Sunak told MPs it would not be “responsible” to spend more money on the welfare system. Image: HM Treasury/Flickr
The overwhelming majority of the UK public wants the government to increase benefits in line with the cost of living, according to research by a conservative think tank.
More than seven in 10 people surveyed agreed that the welfare system should pay enough to cover rent, food and heating.
The research demonstrates a “clear expectation” from the public that benefits will be used to tackle the impact of the cost of living crisis on the UK’s lowest-income households, the report from think tank Bright Blue said.
Chancellor Rishi Sunak “needs to stop being allergic to welfare”, said senior research fellow Anvar Sarygulov.
The independent organisation – which describes itself as the “home of liberal conservatism” and has current and former Tory cabinet ministers on its advisory council – called on ministers to “recognise the effectiveness of the universal credit system” and increase benefits sooner than April next year, when payments are next scheduled to rise, to meet the cost of living.

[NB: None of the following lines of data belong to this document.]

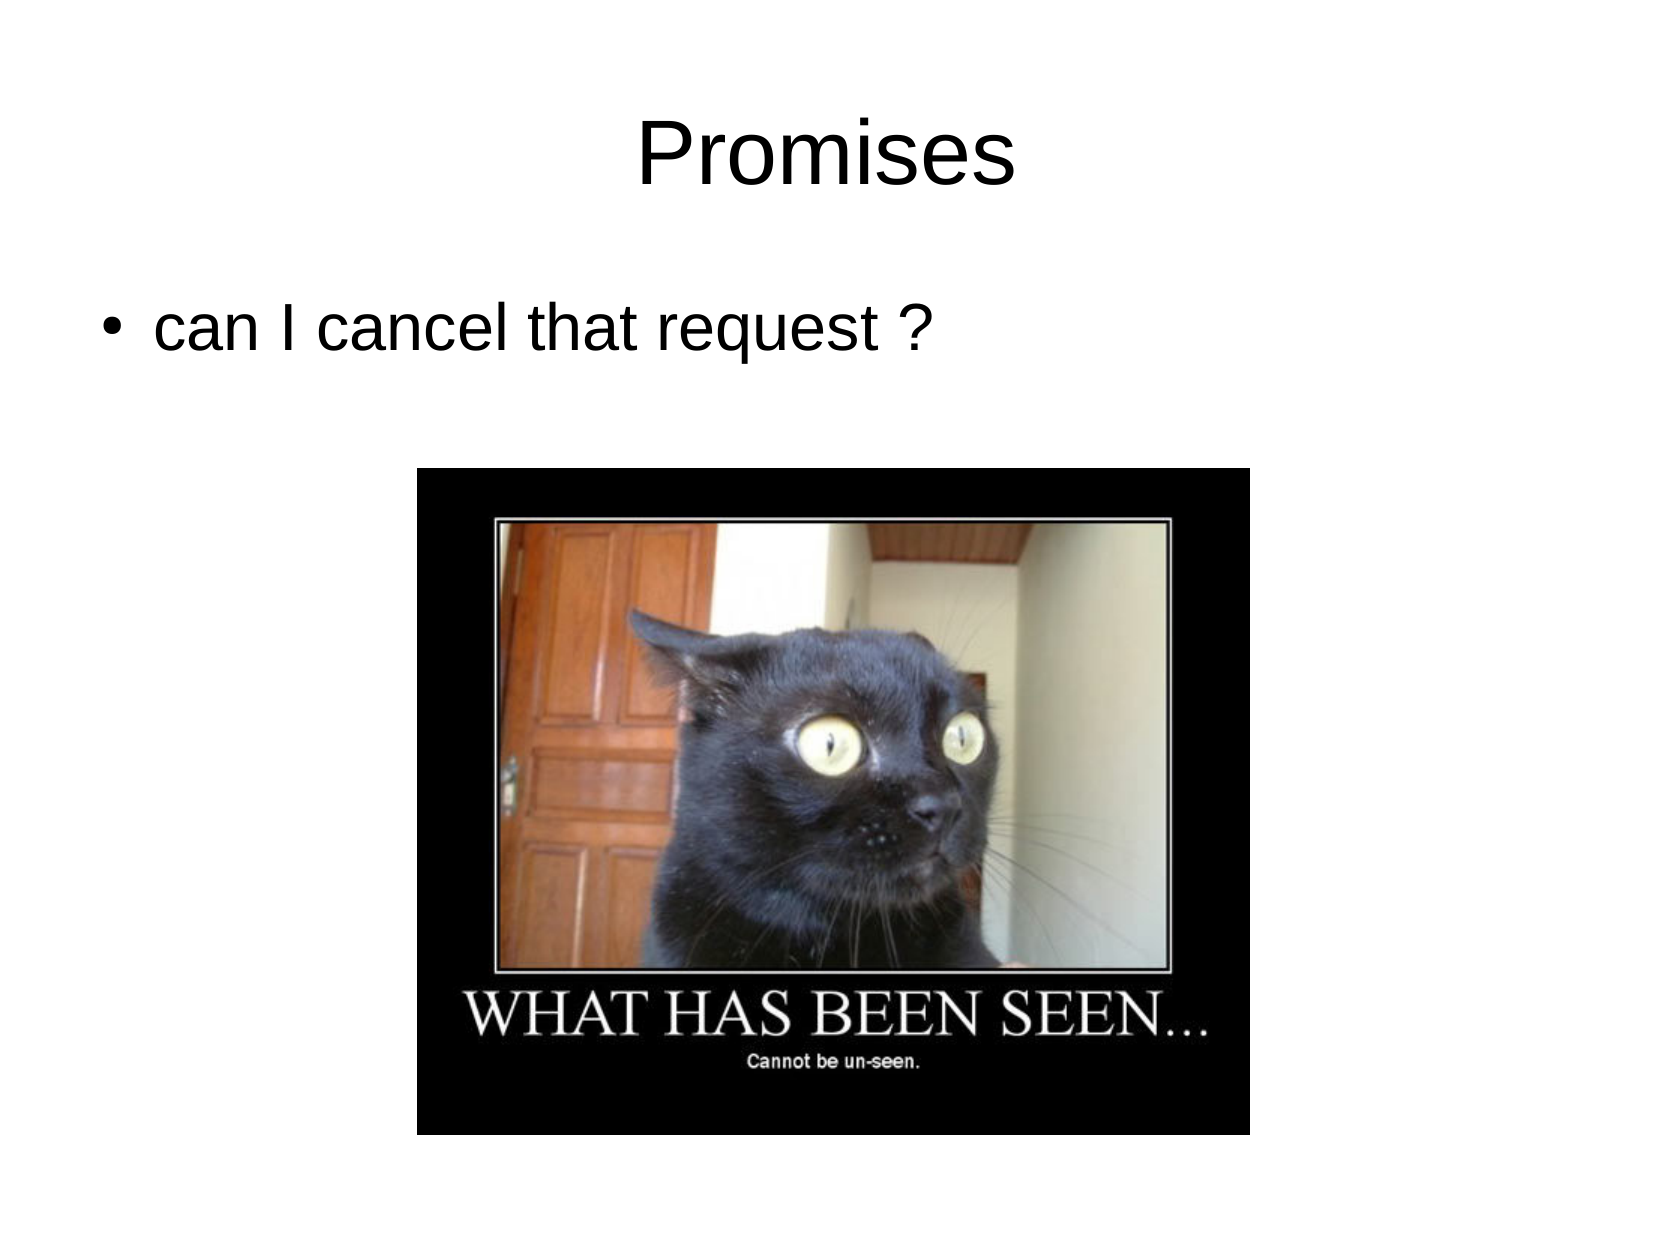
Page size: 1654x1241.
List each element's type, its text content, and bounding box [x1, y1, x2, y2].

picture [417, 468, 1250, 1135]
list can I cancel that request ? [82, 290, 1571, 1010]
title Promises [82, 49, 1571, 257]
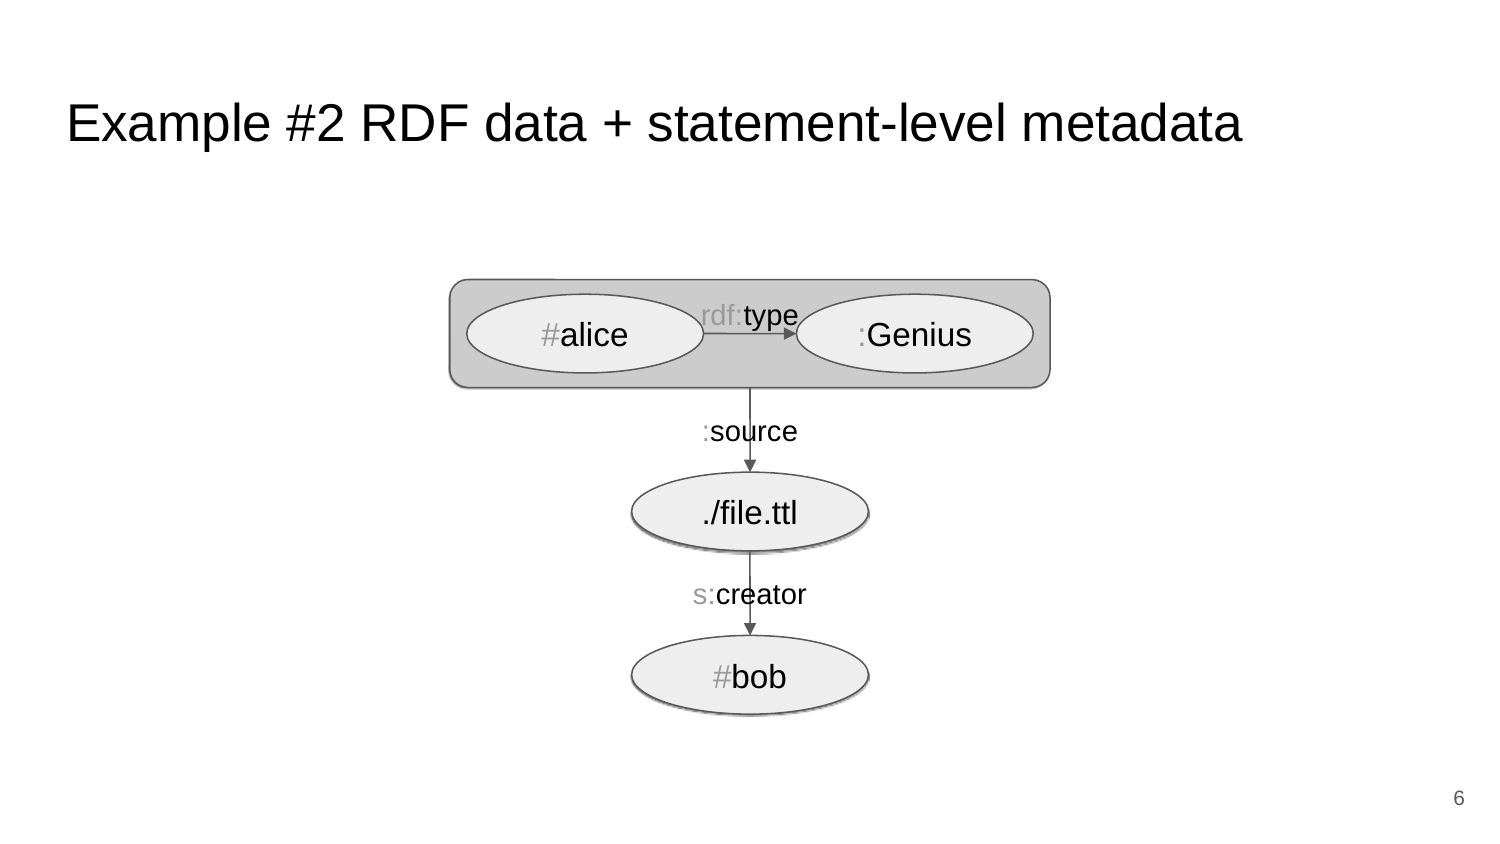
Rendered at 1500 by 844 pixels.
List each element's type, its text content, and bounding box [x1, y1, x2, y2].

Nearly 70 per cent of the 2,008 adults surveyed supported the idea that it is the government’s responsibility to ensure that “all people have financial support to meet their basic needs”.
This month the government increased benefit payments by just 3.1 per cent – tied to economic figures recorded last September – despite forecasts that inflation could reach above 8 per cent within weeks as campaigners warn that families are already being forced to choose between food and heating their homes.
Both the chancellor and the prime minister told MPs the government was choosing to focus on getting more people into work rather than increasing their spending on the welfare system, while Sunak admitted the Department for Work and Pensions’ system creates a “four to five-month lag” between benefits decisions and implementing them.
Ministers have pointed to the Household Support Fund, a cash pot recently increased by £500m for local authorities to support people in need through ad-hoc vouchers or grants, as a way they are helping people in poverty through the cost of living crisis.
But this is a “measly sum that does not come close to addressing the gap between rising costs and the falling value of support”, Sarygulov said. The think tank’s report outlined that the benefits increase amounts to a real-terms cut as the cost of essentials soars.
While people who voted for Labour in the 2019 general election were more likely (83 per cent) to back the idea that benefits should pay enough to cover essentials, the research showed cross-party consensus and 68 per cent of Conservative voters also in support.
Bright Blue analysts also called on ministers to increase the value of the Warm Home Discount to match the rise in energy bills, warning that many more households will “struggle and become much poorer” without further government intervention.
Responding to the study, a government spokesperson said: “We recognise the pressures people are facing with the cost of living, which is why we’re providing support worth £22bn across the next financial year.
“This includes putting an average of £1,000 more per year into the pockets of working families via changes to universal credit, cutting fuel duty and helping households with their energy bills.
“We have also boosted the minimum wage by more than £1,000 a year for full-time workers and are raising national insurance thresholds so people keep more of what they earn, while our £1bn Household Support Fund is helping the most vulnerable with essential costs.”